-- Material supplied follows --
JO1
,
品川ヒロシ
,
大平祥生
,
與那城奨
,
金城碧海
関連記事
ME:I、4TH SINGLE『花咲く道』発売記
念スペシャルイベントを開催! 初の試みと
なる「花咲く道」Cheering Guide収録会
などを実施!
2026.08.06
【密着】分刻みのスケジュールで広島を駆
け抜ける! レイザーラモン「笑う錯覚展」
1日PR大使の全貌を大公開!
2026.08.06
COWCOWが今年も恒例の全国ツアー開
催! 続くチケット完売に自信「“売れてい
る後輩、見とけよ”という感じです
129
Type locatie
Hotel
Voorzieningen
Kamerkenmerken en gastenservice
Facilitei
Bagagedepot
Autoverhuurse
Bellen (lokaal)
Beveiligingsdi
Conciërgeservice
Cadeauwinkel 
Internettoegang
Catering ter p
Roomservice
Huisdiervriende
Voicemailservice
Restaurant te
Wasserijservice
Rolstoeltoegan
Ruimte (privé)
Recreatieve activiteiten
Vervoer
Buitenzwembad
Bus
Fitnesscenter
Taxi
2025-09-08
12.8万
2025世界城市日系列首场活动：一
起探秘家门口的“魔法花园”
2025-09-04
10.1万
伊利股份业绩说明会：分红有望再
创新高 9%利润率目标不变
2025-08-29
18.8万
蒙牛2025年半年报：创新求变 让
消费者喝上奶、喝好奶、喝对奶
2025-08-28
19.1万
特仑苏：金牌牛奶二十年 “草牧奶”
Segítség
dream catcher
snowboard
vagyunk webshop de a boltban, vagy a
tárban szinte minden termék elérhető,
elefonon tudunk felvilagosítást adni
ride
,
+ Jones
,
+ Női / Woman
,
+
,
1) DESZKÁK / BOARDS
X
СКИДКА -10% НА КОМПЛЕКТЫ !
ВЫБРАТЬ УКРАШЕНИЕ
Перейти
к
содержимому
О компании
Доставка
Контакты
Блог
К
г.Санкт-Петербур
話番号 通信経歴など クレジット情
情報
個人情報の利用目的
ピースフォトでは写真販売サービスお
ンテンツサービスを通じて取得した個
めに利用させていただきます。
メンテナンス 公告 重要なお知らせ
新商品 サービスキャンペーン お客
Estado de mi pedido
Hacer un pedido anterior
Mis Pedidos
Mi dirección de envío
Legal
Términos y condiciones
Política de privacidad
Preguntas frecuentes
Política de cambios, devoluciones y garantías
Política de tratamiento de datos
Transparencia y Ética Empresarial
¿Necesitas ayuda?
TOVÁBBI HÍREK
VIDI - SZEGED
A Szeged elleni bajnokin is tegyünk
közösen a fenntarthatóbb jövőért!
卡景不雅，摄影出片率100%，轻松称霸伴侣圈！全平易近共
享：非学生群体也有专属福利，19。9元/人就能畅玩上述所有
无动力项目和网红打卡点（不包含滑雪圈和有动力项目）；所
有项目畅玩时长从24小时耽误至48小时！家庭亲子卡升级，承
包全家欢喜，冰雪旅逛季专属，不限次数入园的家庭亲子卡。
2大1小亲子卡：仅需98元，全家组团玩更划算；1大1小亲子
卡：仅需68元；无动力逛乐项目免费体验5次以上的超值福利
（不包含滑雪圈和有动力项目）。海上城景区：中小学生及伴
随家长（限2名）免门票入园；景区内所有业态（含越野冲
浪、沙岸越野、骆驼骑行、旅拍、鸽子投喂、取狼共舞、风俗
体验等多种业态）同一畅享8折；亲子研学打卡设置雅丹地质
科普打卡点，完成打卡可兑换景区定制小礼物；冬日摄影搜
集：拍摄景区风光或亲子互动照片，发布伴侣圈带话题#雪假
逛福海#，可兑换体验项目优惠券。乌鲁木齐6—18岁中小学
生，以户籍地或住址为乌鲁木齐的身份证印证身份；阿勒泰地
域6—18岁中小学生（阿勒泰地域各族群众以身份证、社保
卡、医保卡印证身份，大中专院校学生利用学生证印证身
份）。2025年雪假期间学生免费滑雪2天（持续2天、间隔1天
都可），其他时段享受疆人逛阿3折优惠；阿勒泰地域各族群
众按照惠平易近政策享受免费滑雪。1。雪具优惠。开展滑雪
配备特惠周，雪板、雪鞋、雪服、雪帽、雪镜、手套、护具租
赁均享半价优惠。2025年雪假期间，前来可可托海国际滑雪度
-- Material supplied concluded --
--- Action item ---
Out of the material above, gather each line where "Política" appears.

--- Solution for this exercise ---
Política de privacidad
Política de cambios, devoluciones y garantías
Política de tratamiento de datos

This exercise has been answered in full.